Part of a data file

^^^^^^^^^^^^^^^^

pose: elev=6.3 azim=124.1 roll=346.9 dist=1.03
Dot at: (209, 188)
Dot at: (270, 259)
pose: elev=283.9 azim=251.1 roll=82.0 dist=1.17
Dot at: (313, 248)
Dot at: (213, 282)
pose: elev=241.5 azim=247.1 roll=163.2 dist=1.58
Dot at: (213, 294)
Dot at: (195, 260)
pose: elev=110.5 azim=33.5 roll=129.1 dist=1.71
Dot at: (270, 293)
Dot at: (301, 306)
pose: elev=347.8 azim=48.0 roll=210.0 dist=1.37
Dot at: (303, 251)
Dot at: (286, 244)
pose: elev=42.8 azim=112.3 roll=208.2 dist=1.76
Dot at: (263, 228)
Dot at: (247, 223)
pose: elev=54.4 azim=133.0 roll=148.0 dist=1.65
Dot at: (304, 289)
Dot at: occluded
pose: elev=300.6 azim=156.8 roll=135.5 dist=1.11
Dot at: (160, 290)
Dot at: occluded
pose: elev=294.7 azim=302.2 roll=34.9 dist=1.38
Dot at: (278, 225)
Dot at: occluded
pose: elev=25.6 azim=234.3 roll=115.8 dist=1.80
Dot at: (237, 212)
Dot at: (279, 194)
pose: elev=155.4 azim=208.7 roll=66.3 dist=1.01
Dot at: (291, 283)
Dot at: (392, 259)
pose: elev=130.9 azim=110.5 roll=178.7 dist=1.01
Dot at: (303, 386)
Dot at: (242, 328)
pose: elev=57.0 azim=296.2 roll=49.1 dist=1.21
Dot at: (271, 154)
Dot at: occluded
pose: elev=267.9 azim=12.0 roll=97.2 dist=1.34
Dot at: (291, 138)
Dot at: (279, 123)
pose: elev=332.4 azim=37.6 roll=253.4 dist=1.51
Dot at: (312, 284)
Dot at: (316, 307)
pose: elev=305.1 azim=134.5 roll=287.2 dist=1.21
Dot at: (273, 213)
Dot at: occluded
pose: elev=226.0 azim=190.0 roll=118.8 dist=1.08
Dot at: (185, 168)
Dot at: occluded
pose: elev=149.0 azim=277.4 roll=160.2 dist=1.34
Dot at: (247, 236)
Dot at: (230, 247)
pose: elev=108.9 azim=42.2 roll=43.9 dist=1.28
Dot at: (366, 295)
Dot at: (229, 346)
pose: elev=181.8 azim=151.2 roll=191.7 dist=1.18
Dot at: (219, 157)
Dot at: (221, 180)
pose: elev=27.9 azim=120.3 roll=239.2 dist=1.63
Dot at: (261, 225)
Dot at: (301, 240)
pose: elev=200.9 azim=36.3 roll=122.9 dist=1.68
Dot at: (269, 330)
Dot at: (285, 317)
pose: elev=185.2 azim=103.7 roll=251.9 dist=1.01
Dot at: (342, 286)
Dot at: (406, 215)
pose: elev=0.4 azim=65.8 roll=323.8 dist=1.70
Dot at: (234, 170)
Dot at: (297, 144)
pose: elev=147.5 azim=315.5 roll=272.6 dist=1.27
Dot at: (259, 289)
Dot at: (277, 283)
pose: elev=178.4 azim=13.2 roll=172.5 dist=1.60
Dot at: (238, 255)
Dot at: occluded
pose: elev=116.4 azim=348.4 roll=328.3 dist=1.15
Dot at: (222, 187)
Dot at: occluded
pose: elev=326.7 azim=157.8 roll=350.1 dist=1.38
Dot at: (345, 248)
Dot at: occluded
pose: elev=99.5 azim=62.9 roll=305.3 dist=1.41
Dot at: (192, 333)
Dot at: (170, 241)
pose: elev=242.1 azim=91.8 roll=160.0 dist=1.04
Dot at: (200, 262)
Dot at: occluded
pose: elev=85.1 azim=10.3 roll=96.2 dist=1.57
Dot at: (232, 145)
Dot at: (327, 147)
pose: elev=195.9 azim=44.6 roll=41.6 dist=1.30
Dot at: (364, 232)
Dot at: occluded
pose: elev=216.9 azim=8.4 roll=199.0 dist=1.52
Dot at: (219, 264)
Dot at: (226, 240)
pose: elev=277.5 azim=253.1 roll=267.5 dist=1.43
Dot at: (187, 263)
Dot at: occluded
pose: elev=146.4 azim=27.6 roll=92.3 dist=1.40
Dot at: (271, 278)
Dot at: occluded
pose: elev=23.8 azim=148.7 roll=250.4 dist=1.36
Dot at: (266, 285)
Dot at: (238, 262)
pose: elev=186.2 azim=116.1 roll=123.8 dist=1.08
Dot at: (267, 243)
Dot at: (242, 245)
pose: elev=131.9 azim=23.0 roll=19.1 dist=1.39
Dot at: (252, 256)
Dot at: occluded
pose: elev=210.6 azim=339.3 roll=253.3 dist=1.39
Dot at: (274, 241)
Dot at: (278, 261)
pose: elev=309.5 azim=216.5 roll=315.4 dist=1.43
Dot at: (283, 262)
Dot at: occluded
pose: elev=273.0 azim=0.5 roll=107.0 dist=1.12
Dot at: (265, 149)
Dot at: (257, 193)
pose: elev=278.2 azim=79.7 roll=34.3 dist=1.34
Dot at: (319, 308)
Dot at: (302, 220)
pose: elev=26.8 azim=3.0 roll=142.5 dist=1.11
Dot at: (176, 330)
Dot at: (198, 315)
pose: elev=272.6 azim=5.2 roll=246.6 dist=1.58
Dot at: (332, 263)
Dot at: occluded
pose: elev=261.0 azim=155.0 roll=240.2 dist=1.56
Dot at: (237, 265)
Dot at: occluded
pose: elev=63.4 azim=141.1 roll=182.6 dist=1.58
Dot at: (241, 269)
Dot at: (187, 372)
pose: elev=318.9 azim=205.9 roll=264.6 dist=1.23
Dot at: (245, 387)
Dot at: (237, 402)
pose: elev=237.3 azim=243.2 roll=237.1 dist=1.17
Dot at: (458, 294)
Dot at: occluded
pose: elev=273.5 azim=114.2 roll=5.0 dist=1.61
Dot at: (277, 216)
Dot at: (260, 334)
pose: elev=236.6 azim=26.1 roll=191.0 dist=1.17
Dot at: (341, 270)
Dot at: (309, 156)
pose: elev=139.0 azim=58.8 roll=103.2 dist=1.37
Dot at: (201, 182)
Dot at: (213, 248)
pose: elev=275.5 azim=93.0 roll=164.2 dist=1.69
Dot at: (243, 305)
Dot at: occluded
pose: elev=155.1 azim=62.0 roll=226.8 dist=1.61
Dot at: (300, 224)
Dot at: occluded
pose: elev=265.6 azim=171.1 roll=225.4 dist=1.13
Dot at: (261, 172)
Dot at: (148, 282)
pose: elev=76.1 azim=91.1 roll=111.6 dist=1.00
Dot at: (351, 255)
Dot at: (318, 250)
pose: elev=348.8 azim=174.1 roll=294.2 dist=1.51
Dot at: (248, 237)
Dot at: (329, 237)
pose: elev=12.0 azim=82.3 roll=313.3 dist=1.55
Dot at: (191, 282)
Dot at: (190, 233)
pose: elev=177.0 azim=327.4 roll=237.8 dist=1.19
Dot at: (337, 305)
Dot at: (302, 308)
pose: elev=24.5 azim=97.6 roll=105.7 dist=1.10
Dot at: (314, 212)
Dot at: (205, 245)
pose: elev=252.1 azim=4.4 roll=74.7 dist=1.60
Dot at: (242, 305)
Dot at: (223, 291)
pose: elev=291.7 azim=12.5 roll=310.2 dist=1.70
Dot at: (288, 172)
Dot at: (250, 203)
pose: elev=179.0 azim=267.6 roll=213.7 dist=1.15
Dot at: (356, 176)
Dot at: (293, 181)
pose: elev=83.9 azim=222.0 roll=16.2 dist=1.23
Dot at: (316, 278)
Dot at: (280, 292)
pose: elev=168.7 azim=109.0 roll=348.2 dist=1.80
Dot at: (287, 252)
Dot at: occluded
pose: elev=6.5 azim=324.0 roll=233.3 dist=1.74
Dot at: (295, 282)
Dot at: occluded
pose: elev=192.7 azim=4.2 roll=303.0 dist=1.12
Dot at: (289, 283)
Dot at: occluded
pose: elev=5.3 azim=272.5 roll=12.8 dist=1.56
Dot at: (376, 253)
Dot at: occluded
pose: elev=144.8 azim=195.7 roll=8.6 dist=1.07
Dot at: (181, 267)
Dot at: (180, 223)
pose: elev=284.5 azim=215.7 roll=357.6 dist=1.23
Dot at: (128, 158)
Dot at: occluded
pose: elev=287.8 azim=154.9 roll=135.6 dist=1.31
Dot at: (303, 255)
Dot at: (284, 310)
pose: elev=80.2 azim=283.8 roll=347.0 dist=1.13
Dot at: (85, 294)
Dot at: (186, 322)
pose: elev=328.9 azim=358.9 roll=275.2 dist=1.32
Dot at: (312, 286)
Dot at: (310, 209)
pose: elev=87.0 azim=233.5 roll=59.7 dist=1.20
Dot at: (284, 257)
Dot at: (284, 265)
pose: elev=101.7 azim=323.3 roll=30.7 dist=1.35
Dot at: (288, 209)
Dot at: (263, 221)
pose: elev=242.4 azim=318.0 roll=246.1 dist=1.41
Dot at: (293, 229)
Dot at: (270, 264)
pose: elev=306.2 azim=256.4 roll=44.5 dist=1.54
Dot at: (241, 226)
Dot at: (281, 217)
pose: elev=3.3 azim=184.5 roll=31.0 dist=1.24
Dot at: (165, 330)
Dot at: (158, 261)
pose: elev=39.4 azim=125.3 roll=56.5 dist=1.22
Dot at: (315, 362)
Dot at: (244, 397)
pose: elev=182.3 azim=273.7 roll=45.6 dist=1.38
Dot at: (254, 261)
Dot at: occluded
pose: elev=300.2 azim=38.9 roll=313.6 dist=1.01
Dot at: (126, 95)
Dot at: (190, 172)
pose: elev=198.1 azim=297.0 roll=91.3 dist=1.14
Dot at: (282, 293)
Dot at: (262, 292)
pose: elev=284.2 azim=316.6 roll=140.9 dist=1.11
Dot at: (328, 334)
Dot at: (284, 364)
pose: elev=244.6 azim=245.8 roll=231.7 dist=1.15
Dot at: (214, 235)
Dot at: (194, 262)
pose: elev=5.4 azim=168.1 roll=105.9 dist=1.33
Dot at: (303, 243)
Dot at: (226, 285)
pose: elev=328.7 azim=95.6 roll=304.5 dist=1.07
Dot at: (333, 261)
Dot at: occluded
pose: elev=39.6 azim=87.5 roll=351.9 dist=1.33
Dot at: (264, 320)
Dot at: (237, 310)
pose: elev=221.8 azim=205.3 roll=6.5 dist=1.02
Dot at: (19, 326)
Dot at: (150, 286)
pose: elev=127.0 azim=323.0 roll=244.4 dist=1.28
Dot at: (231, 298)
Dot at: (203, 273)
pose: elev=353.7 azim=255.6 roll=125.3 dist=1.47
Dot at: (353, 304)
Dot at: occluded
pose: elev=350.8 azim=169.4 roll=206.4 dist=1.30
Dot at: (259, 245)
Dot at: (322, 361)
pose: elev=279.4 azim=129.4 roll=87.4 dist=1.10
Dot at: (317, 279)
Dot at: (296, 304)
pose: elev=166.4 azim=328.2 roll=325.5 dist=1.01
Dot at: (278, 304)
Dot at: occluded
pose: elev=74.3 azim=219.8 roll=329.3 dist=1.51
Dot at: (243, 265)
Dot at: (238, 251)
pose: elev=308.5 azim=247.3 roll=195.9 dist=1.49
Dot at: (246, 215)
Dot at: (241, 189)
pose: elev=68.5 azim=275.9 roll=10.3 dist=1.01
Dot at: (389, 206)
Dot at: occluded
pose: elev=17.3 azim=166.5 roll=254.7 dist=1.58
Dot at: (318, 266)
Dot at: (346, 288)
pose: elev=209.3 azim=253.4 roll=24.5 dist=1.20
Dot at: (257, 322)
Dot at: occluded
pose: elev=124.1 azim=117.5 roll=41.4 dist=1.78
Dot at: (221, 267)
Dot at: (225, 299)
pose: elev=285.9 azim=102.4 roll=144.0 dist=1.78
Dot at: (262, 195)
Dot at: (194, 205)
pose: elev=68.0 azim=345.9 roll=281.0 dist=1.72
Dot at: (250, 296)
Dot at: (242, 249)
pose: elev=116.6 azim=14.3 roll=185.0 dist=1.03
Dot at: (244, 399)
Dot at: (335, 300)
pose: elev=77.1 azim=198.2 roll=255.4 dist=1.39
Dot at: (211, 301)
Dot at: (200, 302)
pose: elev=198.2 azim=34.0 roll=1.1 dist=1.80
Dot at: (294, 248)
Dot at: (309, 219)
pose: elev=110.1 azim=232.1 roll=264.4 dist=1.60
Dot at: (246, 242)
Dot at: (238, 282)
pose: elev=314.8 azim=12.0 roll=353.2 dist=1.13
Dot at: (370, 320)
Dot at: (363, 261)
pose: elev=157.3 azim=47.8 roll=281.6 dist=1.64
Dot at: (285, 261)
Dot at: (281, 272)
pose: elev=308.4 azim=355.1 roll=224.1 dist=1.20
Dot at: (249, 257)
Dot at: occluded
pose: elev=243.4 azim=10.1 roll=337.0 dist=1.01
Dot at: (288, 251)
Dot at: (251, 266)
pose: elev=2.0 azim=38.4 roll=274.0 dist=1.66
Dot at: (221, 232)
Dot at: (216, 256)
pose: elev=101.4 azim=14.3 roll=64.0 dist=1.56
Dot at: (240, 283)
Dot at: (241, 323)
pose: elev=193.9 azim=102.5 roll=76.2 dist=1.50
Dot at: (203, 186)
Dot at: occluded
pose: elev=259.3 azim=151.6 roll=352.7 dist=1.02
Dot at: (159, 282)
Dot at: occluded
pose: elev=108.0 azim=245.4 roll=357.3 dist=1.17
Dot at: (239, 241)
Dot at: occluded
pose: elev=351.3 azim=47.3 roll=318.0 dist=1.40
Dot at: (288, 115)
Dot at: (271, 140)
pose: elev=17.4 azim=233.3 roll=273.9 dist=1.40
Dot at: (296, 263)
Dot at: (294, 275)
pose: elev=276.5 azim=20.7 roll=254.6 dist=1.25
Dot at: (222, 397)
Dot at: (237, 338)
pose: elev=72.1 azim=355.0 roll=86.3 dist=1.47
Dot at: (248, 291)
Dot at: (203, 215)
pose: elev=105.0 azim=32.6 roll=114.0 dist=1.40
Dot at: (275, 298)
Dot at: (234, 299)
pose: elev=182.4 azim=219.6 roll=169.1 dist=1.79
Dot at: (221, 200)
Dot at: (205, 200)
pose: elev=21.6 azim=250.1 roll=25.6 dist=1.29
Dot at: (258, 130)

^^^^^^^^^^^^^^^^

### WHAT THIS TASK INVOLVES
Copy the listing without changes, starting at the line that contains "pose: elev=216.9 azim=8.4" and ending after the line that contains "Dot at: (260, 334)".

### ANSWER TO THE EXERCISE
pose: elev=216.9 azim=8.4 roll=199.0 dist=1.52
Dot at: (219, 264)
Dot at: (226, 240)
pose: elev=277.5 azim=253.1 roll=267.5 dist=1.43
Dot at: (187, 263)
Dot at: occluded
pose: elev=146.4 azim=27.6 roll=92.3 dist=1.40
Dot at: (271, 278)
Dot at: occluded
pose: elev=23.8 azim=148.7 roll=250.4 dist=1.36
Dot at: (266, 285)
Dot at: (238, 262)
pose: elev=186.2 azim=116.1 roll=123.8 dist=1.08
Dot at: (267, 243)
Dot at: (242, 245)
pose: elev=131.9 azim=23.0 roll=19.1 dist=1.39
Dot at: (252, 256)
Dot at: occluded
pose: elev=210.6 azim=339.3 roll=253.3 dist=1.39
Dot at: (274, 241)
Dot at: (278, 261)
pose: elev=309.5 azim=216.5 roll=315.4 dist=1.43
Dot at: (283, 262)
Dot at: occluded
pose: elev=273.0 azim=0.5 roll=107.0 dist=1.12
Dot at: (265, 149)
Dot at: (257, 193)
pose: elev=278.2 azim=79.7 roll=34.3 dist=1.34
Dot at: (319, 308)
Dot at: (302, 220)
pose: elev=26.8 azim=3.0 roll=142.5 dist=1.11
Dot at: (176, 330)
Dot at: (198, 315)
pose: elev=272.6 azim=5.2 roll=246.6 dist=1.58
Dot at: (332, 263)
Dot at: occluded
pose: elev=261.0 azim=155.0 roll=240.2 dist=1.56
Dot at: (237, 265)
Dot at: occluded
pose: elev=63.4 azim=141.1 roll=182.6 dist=1.58
Dot at: (241, 269)
Dot at: (187, 372)
pose: elev=318.9 azim=205.9 roll=264.6 dist=1.23
Dot at: (245, 387)
Dot at: (237, 402)
pose: elev=237.3 azim=243.2 roll=237.1 dist=1.17
Dot at: (458, 294)
Dot at: occluded
pose: elev=273.5 azim=114.2 roll=5.0 dist=1.61
Dot at: (277, 216)
Dot at: (260, 334)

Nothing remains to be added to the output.